Philippe Pernot / Reporterre
10/10/2025

Guerre à Gaza : la stratégie israélienne de la terre brûlée


Israël et le Hamas sont parvenus, le 9 octobre, à un accord de cessez-le-feu à Gaza. Reporterre revient sur la stratégie israélienne de la terre brûlée, qui a détruit plus de 3 000 km² au Proche-Orient depuis 1948.

 Beyrouth (Liban), correspondance 

Les armes vont-elles enfin se taire ? Le 9 octobre, Israël et le Hamas ont conclu un accord, qui prévoit notamment la libération des otages israéliens et des prisonniers palestiniens, ainsi que l’entrée d’aide humanitaire à Gaza — même s’il est trop tôt pour parler de paix. Ces deux années de conflit meurtrier ont semé la dévastation — 68 000 personnes ont été tuées par l’armée israélienne, selon le ministère de la Santé de Gaza. Mais l’armée israélienne a aussi détruit les moyens de subsistance et l’environnement des populations palestiniennes, suivant une stratégie connue depuis des millénaires : celle de la terre brûlée.

De la Grèce antique à Napoléon, au Vietnam comme pendant la colonisation des Amériques, l’environnement et l’agriculture ont souvent fait les frais de ce qui y est maintenant condamné comme un crime de guerre dans le droit international. Le principe est simple : détruire tout ce qui pourrait permettre à une force ennemie de survivre — l’anéantissement par la faim, la misère et la dévastation.

Une stratégie qu’Israël a appliquée méthodiquement depuis sa création en 1948, affectant les écosystèmes de toute la région du Bilad al-Sham (le Levant et Proche-Orient sont des termes coloniaux). Au total, selon les décomptes de Reporterre, en se basant sur des sources historiques et modernes, plus de 3 000 km² de terres arables auraient été incendiées, détruites, bulldozées : soit la moitié de la Palestine actuelle.

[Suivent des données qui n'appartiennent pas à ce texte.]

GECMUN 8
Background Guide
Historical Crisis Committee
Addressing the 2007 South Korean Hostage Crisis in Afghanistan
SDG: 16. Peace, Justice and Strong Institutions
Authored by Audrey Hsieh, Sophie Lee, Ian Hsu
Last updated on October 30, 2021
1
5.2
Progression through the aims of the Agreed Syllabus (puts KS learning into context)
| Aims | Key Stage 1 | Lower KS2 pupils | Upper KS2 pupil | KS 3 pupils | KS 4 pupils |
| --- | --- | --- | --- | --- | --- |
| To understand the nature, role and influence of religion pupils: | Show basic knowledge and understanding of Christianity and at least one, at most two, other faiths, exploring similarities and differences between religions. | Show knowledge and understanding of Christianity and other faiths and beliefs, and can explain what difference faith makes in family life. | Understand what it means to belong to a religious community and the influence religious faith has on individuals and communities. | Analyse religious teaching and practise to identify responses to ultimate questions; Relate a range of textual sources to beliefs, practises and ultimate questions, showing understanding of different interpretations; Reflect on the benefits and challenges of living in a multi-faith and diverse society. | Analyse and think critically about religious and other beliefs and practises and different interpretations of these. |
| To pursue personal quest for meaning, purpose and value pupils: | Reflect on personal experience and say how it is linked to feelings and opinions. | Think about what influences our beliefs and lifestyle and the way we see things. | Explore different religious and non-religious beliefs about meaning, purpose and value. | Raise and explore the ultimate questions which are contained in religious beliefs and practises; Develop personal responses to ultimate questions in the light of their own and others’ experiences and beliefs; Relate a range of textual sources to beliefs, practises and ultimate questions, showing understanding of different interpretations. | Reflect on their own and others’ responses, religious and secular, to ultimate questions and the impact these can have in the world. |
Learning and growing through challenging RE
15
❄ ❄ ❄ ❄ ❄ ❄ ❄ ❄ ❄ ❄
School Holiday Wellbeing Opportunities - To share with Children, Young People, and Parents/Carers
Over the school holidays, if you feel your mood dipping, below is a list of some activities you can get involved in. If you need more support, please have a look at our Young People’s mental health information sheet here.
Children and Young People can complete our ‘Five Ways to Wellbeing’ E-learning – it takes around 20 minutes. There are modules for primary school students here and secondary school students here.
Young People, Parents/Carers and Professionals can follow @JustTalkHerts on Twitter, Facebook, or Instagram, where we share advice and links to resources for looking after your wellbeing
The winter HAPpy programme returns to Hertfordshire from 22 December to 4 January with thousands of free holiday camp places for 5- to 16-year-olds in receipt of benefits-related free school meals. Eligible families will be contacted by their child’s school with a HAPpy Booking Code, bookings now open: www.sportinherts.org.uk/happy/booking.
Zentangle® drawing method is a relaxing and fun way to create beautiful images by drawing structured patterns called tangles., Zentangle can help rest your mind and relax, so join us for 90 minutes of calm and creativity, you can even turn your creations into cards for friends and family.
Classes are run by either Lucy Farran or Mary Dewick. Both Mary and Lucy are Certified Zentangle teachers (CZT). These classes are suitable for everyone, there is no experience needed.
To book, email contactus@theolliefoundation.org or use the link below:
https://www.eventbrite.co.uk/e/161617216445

Surfaces brûlées et/ou détruites en fonction des années. © Philippe Pernot / Reporterre

Les destructions écocidaires infligées à Gaza en sont l’exemple récent le plus marquant. « À Gaza, Israël applique la stratégie de la terre brûlée pour y rendre la vie impossible : tout y est démoli, pour en faire une ville fantôme, sans aucun moyen de subsistance. Le but est de nous anéantir, même quand les bombardements cesseront », déclare le docteur Ahmed Hilles, directeur de l’Institut national pour l’environnement et le développement à Gaza et maître de conférences à l’université Al-Azhar, au département des sciences de l’eau et de l’environnement. Réfugié en Égypte depuis avril 2024, il dirige à distance de nombreux projets humanitaires liés à l’eau, l’environnement et la pollution.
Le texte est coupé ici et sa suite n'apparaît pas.